#### Stated task A:
In the text on religious freedom, in which year did the Supreme Court first rule that officially sponsored prayer in public schools violates the Establishment Clause?
#### Stated task B:
Write out the part of the text on religious freedom starting with "The History of" and going on through "even some deaths.", replacing "Protestant" with "Anglican" each time it occurs.
#### Stated task C:
Carry on the text on religious freedom past its last sentence.

Not all religious practice is protected, however, even though the freedom to believe is absolute. To determine whether a particular religious ritual is covered by the Free Exercise Clause, the Supreme Court developed a test: A person or group must show (1) that the ritual is motivated by "sincere religious belief," and (2) that the state has imposed a "substantial burden" on the practice. If these two criteria are met, the government must accommodate the religious practice unless the government can show that it has a "compelling interest" in restricting the practice, and that its restriction is the most lenient way possible (the "least restrictive means") of serving that interest.
The History of Prayer in Public Schools
The controversy over officially sponsored prayer in public schools did not begin in 1962, when the Supreme Court first ruled that such observances violate the Establishment Clause. It began more than one hundred years earlier, in the 1830s, when waves of Italian and Irish Catholic immigrants came to this country and objected to compulsory readings of the Protestant King James Bible and the recitation of Protestant prayers in most public schools. A bitter conflict erupted, including riots, the expulsion of Catholic children from public schools, the burning of convents, and even some deaths.
In the 1950s, as the religious diversity of our society increased, school prayer became a divisive issue once again. Now Jewish, Buddhist, Hindu, Muslim and atheist parents objected to Christian practices in the public schools.
Out of this conflict arose Engel v. Vitale, a 1962 case in which the Supreme Court ruled against officially sponsored and organized school prayer. "We think," wrote Justice Hugo L. Black for the court, "that by using its public school system to encourage recitation of the Regents' prayer [a nondenominational prayer created by the government], the State of New York has adopted a practice wholly inconsistent with the Establishment Clause." The following year, in School District of Abington Township v. Schempp, the Court held that Bible readings in public schools also violate the First Amendment.

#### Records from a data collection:

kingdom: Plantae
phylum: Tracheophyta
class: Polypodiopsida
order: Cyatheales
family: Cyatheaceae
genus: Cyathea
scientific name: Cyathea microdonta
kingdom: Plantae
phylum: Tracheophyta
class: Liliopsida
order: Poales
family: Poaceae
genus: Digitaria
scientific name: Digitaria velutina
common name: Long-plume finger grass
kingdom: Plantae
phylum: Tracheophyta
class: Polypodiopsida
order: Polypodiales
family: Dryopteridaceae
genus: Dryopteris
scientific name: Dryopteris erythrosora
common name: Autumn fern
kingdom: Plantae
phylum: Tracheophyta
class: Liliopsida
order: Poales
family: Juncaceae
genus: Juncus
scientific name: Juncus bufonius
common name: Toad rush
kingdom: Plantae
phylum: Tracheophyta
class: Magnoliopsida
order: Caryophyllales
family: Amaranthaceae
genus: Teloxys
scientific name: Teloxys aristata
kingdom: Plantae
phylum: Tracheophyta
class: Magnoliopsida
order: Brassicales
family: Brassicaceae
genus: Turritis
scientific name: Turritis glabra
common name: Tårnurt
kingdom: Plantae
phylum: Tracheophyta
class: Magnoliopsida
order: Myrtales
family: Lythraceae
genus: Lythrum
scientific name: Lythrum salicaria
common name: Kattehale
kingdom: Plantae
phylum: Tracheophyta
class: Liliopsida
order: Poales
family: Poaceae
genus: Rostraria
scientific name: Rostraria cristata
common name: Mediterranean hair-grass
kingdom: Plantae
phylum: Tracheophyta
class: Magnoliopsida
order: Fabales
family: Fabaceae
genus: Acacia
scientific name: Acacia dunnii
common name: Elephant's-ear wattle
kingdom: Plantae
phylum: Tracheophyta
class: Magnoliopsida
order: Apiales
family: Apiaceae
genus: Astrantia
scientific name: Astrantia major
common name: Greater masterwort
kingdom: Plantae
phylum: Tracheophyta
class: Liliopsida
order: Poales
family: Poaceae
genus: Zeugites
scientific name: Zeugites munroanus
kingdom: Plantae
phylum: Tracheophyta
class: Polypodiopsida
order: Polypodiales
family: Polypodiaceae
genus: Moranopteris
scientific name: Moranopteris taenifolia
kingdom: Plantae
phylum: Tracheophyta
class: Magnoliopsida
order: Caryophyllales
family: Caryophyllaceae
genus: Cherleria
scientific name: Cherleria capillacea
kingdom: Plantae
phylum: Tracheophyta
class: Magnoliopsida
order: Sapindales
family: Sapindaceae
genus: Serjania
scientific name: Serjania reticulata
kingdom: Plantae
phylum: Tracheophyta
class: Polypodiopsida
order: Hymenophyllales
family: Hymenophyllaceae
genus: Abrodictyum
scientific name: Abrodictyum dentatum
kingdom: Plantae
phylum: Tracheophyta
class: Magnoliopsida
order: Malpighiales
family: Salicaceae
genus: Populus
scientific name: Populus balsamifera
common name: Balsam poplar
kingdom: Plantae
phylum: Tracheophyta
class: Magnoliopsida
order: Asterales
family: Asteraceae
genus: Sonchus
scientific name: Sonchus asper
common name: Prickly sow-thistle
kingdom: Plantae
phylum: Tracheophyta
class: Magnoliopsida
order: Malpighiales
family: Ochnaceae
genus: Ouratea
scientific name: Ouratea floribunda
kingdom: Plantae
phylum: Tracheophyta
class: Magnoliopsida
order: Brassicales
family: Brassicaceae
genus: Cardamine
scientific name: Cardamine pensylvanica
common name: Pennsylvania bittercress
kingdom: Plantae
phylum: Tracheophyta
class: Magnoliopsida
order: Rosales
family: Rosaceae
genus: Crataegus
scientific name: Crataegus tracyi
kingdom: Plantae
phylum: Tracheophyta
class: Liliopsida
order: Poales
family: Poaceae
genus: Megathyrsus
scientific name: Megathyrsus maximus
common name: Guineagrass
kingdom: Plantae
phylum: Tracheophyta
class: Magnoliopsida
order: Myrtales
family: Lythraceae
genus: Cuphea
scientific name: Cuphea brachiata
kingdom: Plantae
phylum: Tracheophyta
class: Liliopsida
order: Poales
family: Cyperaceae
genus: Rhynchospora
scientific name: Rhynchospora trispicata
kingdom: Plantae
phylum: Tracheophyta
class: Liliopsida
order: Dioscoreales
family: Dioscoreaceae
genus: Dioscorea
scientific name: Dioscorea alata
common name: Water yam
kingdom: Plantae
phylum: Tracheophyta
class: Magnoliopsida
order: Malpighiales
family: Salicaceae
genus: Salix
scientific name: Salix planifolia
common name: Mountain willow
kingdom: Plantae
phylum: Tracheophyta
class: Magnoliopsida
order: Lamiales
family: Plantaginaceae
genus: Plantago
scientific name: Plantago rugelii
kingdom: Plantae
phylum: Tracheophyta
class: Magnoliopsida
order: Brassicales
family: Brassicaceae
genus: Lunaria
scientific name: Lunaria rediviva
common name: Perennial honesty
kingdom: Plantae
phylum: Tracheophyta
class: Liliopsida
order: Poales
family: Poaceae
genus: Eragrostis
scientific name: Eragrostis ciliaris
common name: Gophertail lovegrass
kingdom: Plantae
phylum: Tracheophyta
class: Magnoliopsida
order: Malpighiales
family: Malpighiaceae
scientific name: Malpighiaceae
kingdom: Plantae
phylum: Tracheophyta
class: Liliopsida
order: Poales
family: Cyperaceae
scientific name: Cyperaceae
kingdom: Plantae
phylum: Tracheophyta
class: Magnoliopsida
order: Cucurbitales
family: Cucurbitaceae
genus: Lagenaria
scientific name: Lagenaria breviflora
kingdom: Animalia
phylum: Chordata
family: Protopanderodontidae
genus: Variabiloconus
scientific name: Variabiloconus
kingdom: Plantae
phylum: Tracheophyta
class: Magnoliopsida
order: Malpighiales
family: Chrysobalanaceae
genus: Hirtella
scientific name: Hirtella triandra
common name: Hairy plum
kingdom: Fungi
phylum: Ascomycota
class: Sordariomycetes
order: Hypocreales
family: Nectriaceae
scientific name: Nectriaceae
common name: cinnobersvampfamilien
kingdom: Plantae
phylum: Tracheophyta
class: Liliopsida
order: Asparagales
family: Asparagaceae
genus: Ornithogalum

#### Exercise answer A:
1962

#### Exercise answer B:
The History of Prayer in Public Schools
The controversy over officially sponsored prayer in public schools did not begin in 1962, when the Supreme Court first ruled that such observances violate the Establishment Clause. It began more than one hundred years earlier, in the 1830s, when waves of Italian and Irish Catholic immigrants came to this country and objected to compulsory readings of the Anglican King James Bible and the recitation of Anglican prayers in most public schools. A bitter conflict erupted, including riots, the expulsion of Catholic children from public schools, the burning of convents, and even some deaths.

#### Exercise answer C:
President John F. Kennedy, the country's first Catholic President, urged respect for the court's decision in Engel: "We have in this case a very easy remedy, and that is to pray ourselves. And I would think that it would be a welcome reminder to every American family that we can pray a good deal more at home, we can attend our churches with a good deal more fidelity, and we can make the true meaning of prayer much more important in the lives of our children."
- reprinted from ACLU Briefing Paper #3, Church and State
A Joint Statement of Current Law
Religion in Public Schools
The Constitution permits much private religious activity in and about the public schools. Unfortunately, this aspect of constitutional law is not as well known as it should be. Some say that the Supreme Court has declared the public schools "religion-free zones" or that the law is so murky that school officials cannot know what is legally permissible. The former claim is simply wrong. And as to the latter, while there are some difficult issues, much has been settled. It is also unfortunately true that public school officials, due to their busy schedules, may not be as fully aware of this body of law as they could be. As a result, in some school districts some of these rights are not being observed.
The organizations whose names appear below span the ideological, religious and political spectrum. They nevertheless share a commitment both to the freedom of religious practice and to the separation of church and state such freedom requires. In that spirit, we offer this statement of consensus on current law as an aid to parents, educators and students.
Many of the organizations listed below are actively involved in litigation about religion in the schools. On some of the issues discussed in this summary, some of the organizations have urged the courts to reach positions different than they did. Though there are signatories on both sides which have and will press for different constitutional treatments of some of the topics discussed below, they all agree that the following is an accurate statement of what the law currently is.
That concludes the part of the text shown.